___ Document segment

All the databases include information on the legal person responsible for the irregularity in question, and most of them also on the natural persons involved (such as the person who committed the irregularity or the manager of the firm) [36]. Six databases also contain information on legal persons linked to the legal person responsible for the irregularity (holding company, subsidiary, etc.) [37].

In all the countries with tax databases [38] , not being up to date with taxes or social security contributions is considered a ground for inclusion in the database. Some databases also register beneficiaries who are in debt [39], those against whom administrative penalty proceedings have been brought [40] or who have been ordered to pay an administrative penalty [41], those prosecuted for alleged financial offences [42] or convicted of a financial offence (at first or final instance) [43]. In most cases the tax authority decides on inclusion of beneficiaries in or removal from the database [44].

Regarding databases in the area of public procurement [45], in Austria beneficiaries are entered in the database if they are ordered to pay an administrative penalty. In Germany beneficiaries are entered in the corruption register if they are ordered to pay an administrative penalty or are convicted of financial offences at final instance. The most extensive database seems to be the public works database in Italy, for which all of the situations referred to above are grounds for inclusion. Beneficiaries are also included in the database if they have failed to comply with the obligations attaching to the award of a grant or a public contract.

______

(Job 1) Reproduce everything in the passage on irregularity databases from "Regarding databases in" down to "a public contract.".

___ The data

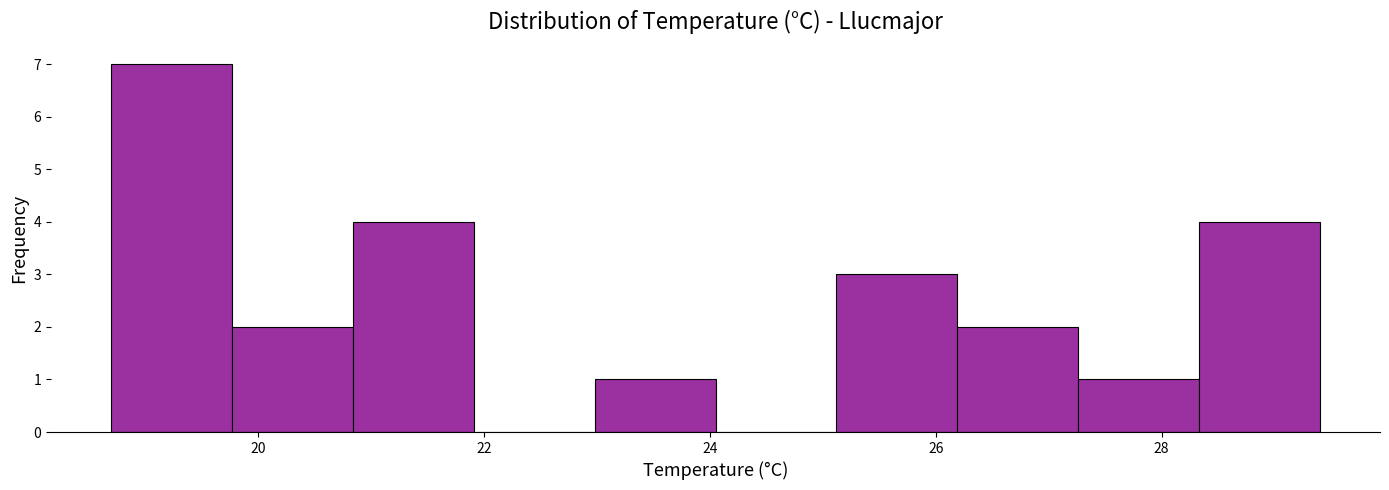

Reading left to right, list every bar in this chart as the range it spans on the x-axis followed by its height. Neither the bar edges nor the heights are printed on the chart, so give them approximately, as read against the axes.

18.8 to 19.8: 7
19.8 to 20.8: 2
20.8 to 22.0: 4
22.0 to 23.0: 0
23.0 to 24.0: 1
24.0 to 25.2: 0
25.2 to 26.2: 3
26.2 to 27.2: 2
27.2 to 28.4: 1
28.4 to 29.4: 4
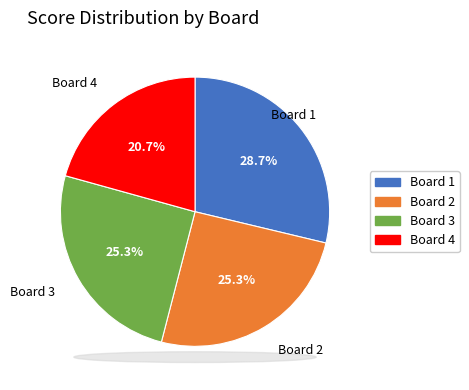

Which slice is the largest?

Board 1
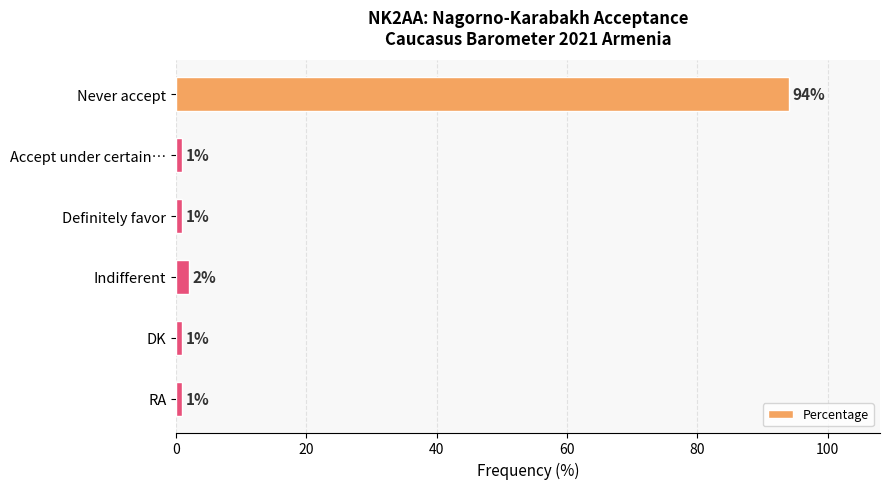

How many series are shown in this chart?

1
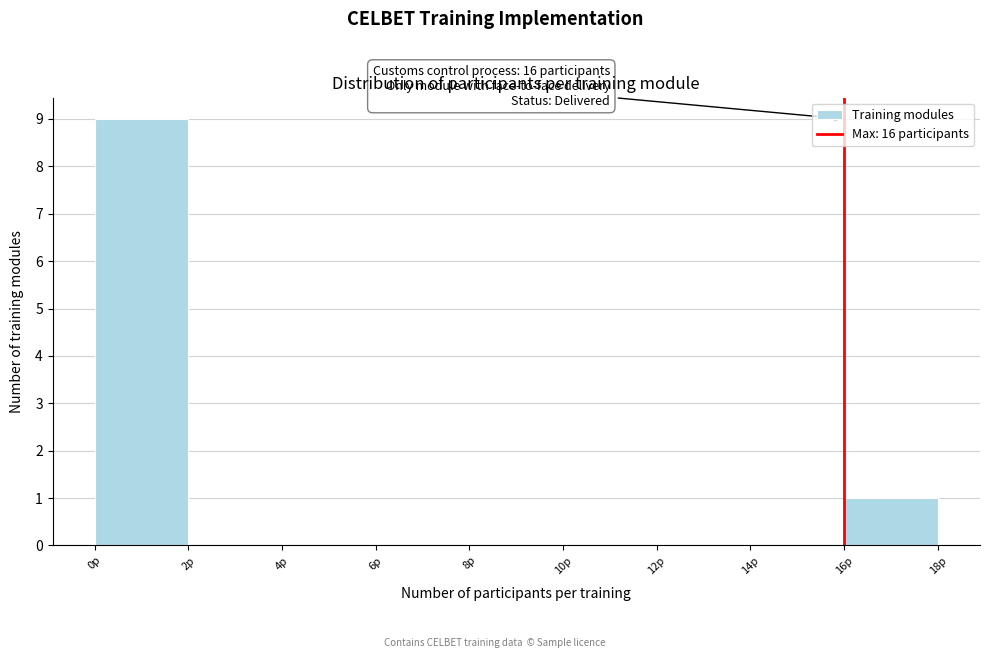

Over which range of the x-axis is the bar tallest?

0 to 2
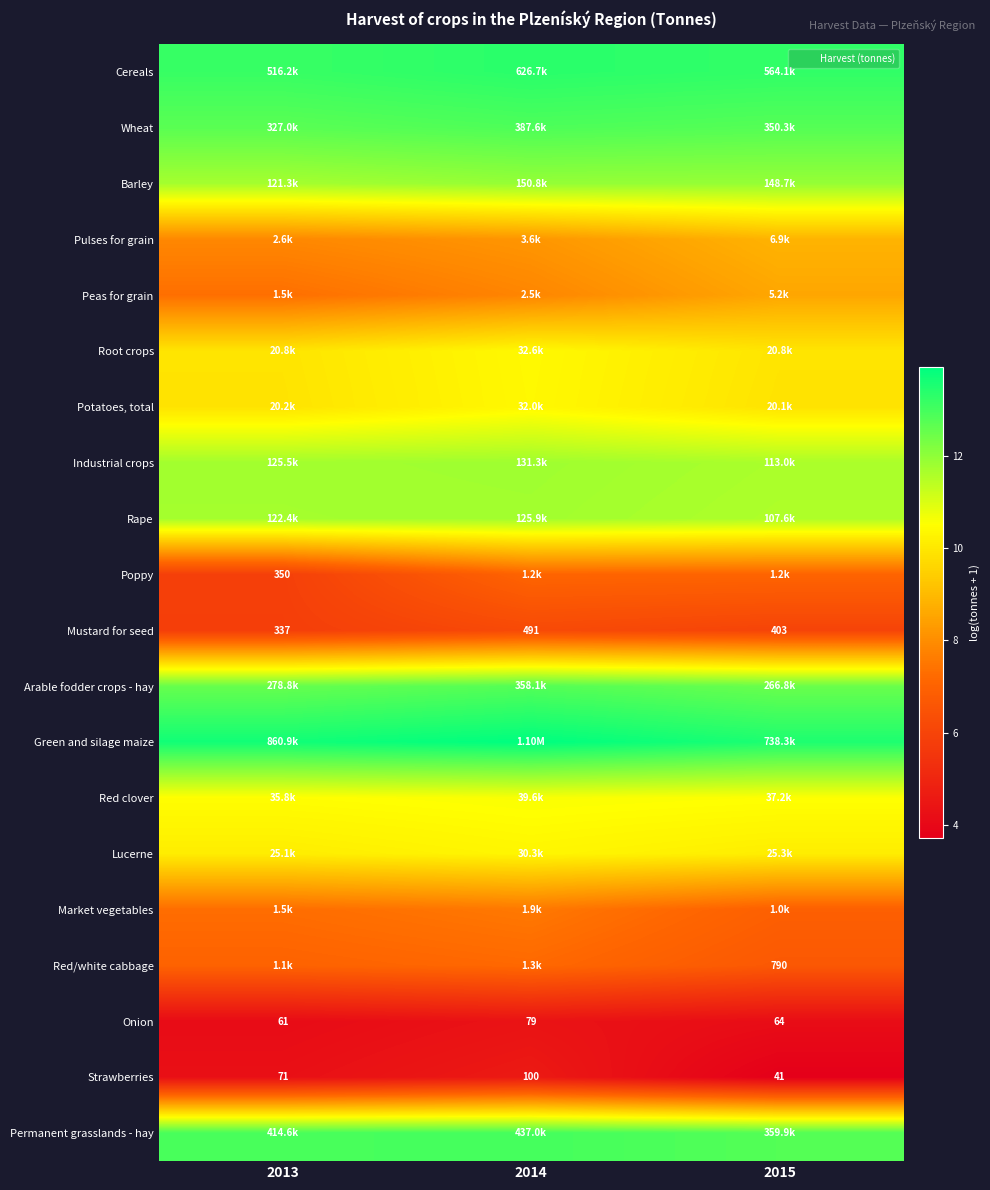

How many distinct data groups are displayed?

20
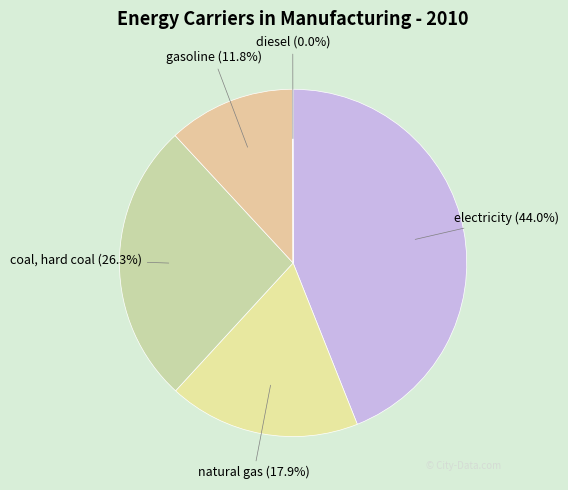

What portion of the pie excludes gasoline?

88.2%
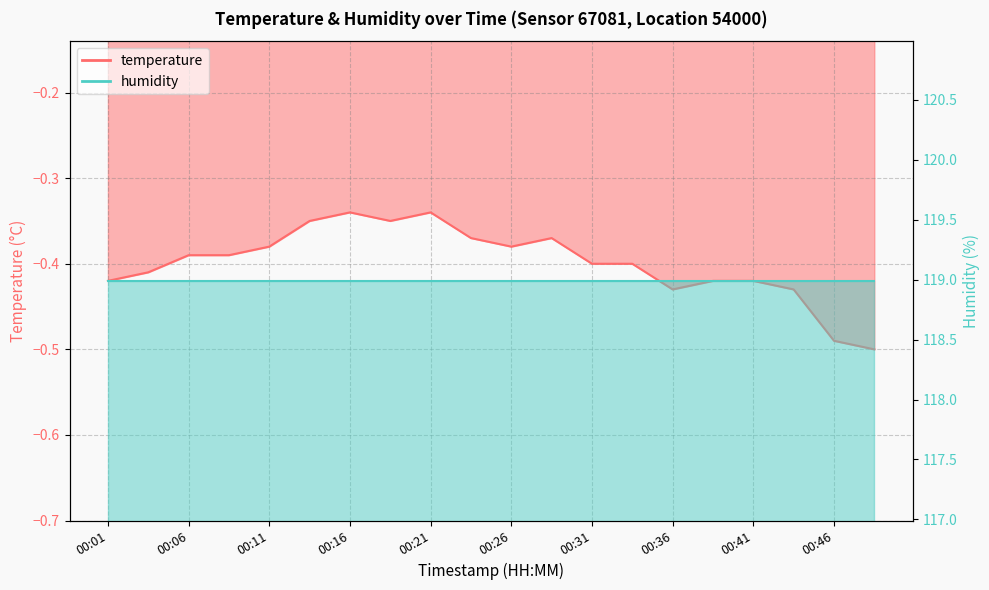

What is the value of the 20th point from the left?

-0.5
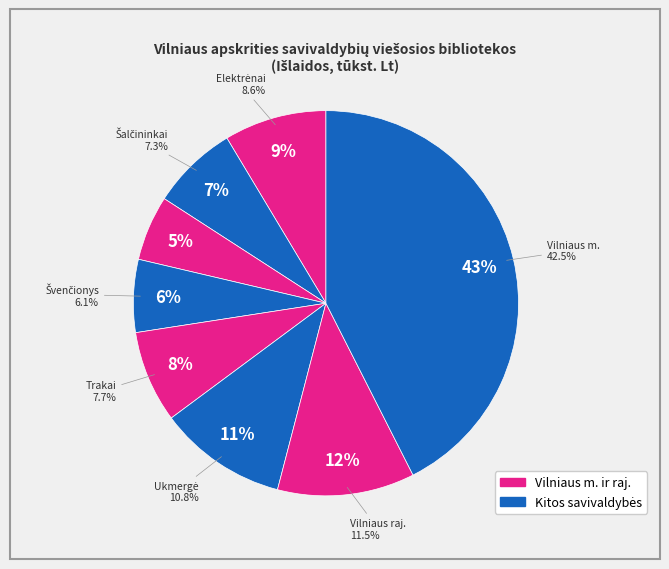

Is it true that Švenčionys is 1% of the pie?

False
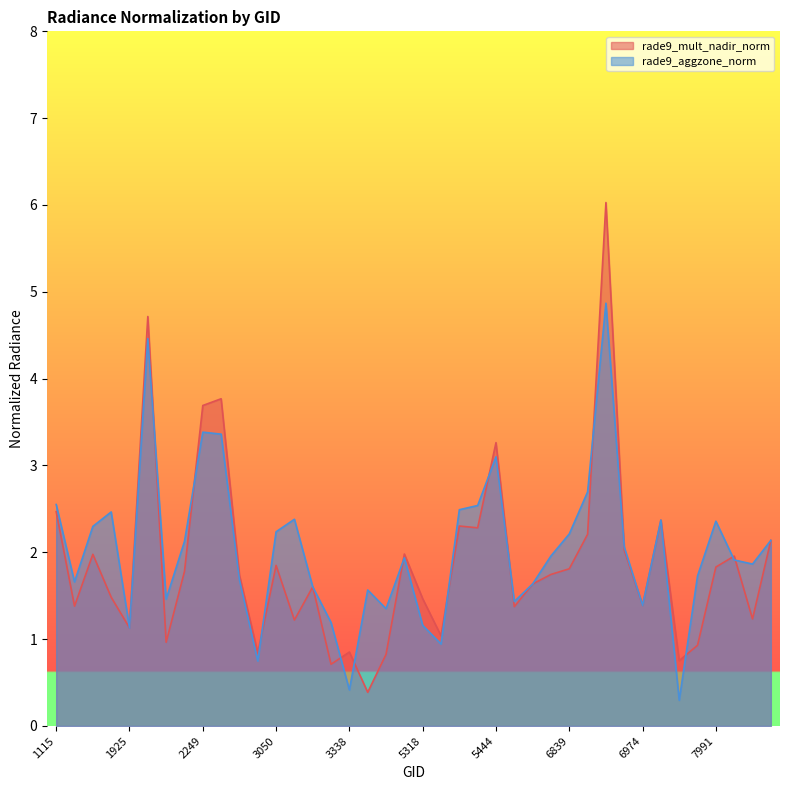

Does the chart display data point markers on the line(s)?

No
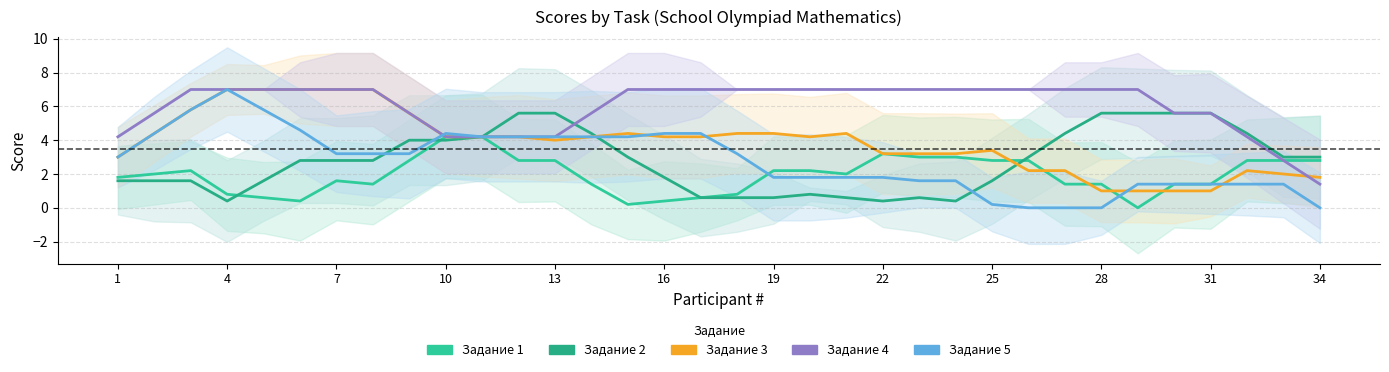

How many times do Задание 2 and Задание 1 cross each other?

3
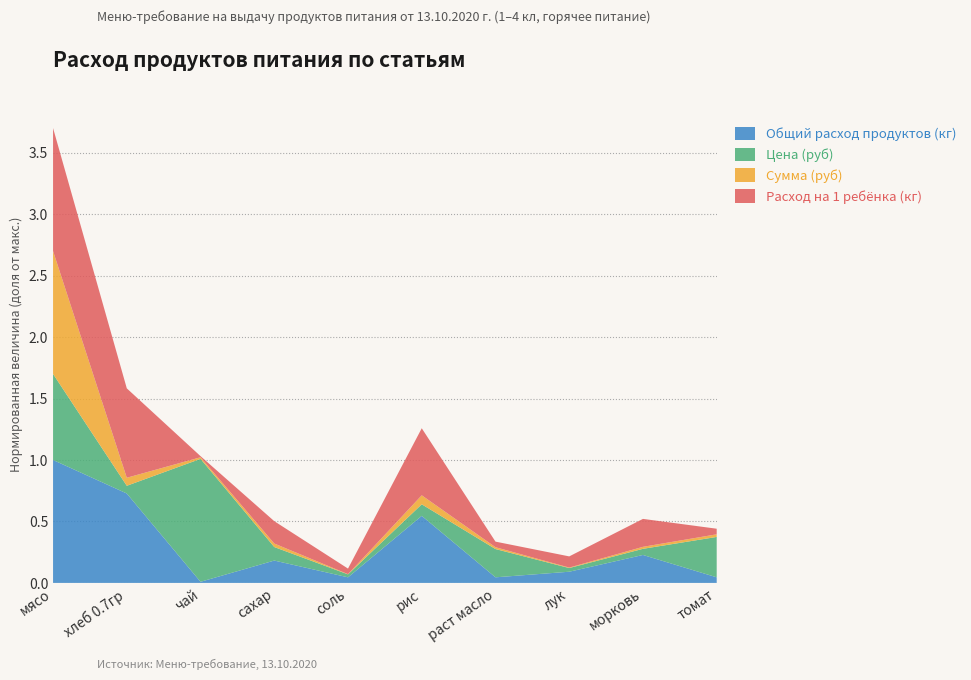

Reading right to left, transcribe all the data shown in this chart.

Общий расход продуктов (кг): томат=1.8	морковь=9.0	лук=3.6	раст масло=1.8	рис=21.5	соль=1.8	сахар=7.2	чай=0.4	хлеб 0.7гр=28.7	мясо=39.5
Цена (руб): томат=164.3	морковь=25.0	лук=15.0	раст масло=115.0	рис=47.0	соль=12.0	сахар=55.0	чай=500.0	хлеб 0.7гр=31.4	мясо=350.0
Сумма (руб): томат=294.9	морковь=224.4	лук=53.9	раст масло=206.4	рис=1012.4	соль=21.5	сахар=394.9	чай=179.5	хлеб 0.7гр=902.7	мясо=13821.5
Расход на 1 ребёнка (кг): томат=0.0	морковь=0.0	лук=0.0	раст масло=0.0	рис=0.1	соль=0.0	сахар=0.0	чай=0.0	хлеб 0.7гр=0.1	мясо=0.1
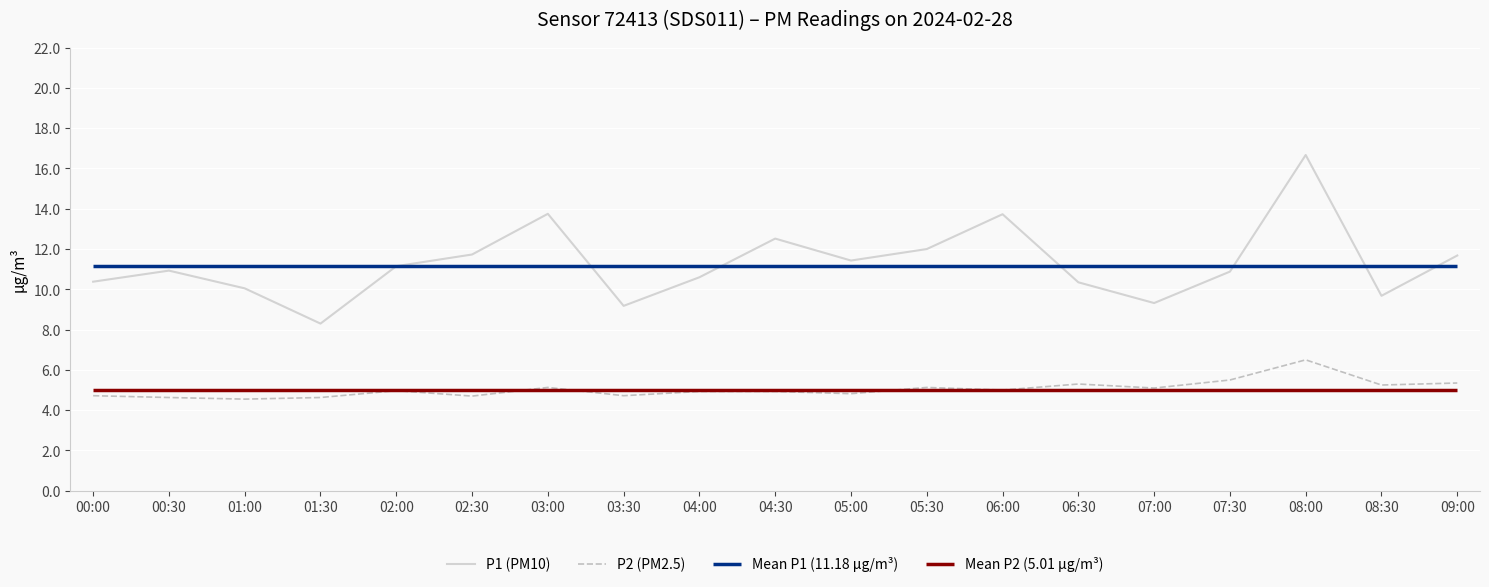

True or false: P2 (PM2.5) and P1 (PM10) cross at least once.

False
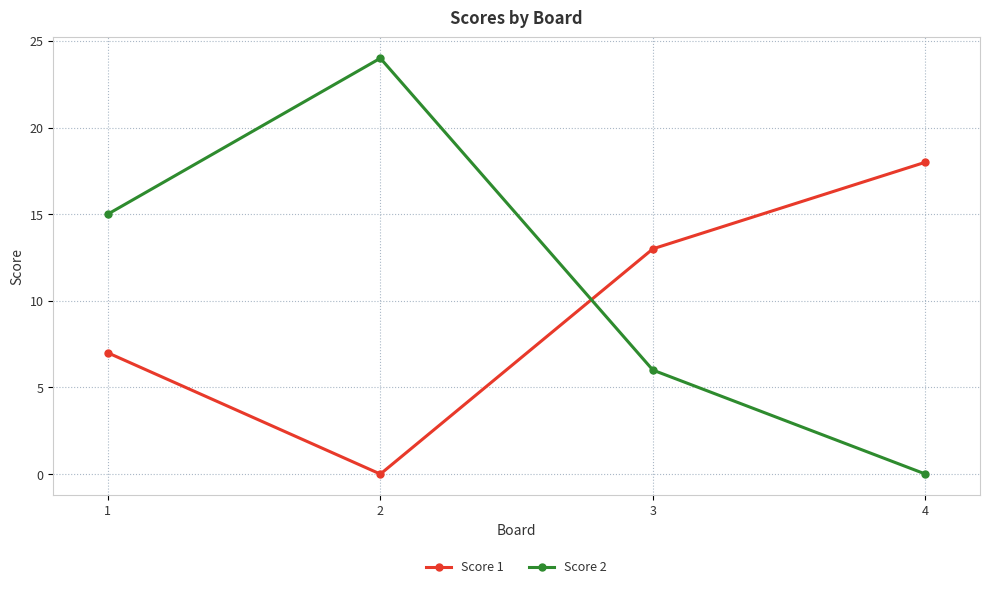

What is the difference between the maximum and minimum values in the Score 2 series?

24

______

(Job 2) Rewrite everything in the records from their start down to the line containing "28.4 to 29.4: 4", replacing "x-axis" with "horizontal axis" and keeping everything else unchanged. Give only those lines, and leave out the pictures.

(Answer 1)
Regarding databases in the area of public procurement [45], in Austria beneficiaries are entered in the database if they are ordered to pay an administrative penalty. In Germany beneficiaries are entered in the corruption register if they are ordered to pay an administrative penalty or are convicted of financial offences at final instance. The most extensive database seems to be the public works database in Italy, for which all of the situations referred to above are grounds for inclusion. Beneficiaries are also included in the database if they have failed to comply with the obligations attaching to the award of a grant or a public contract.

(Answer 2)
Reading left to right, list every bar in this chart as the range it spans on the horizontal axis followed by its height. Neither the bar edges nor the heights are printed on the chart, so give them approximately, as read against the axes.

18.8 to 19.8: 7
19.8 to 20.8: 2
20.8 to 22.0: 4
22.0 to 23.0: 0
23.0 to 24.0: 1
24.0 to 25.2: 0
25.2 to 26.2: 3
26.2 to 27.2: 2
27.2 to 28.4: 1
28.4 to 29.4: 4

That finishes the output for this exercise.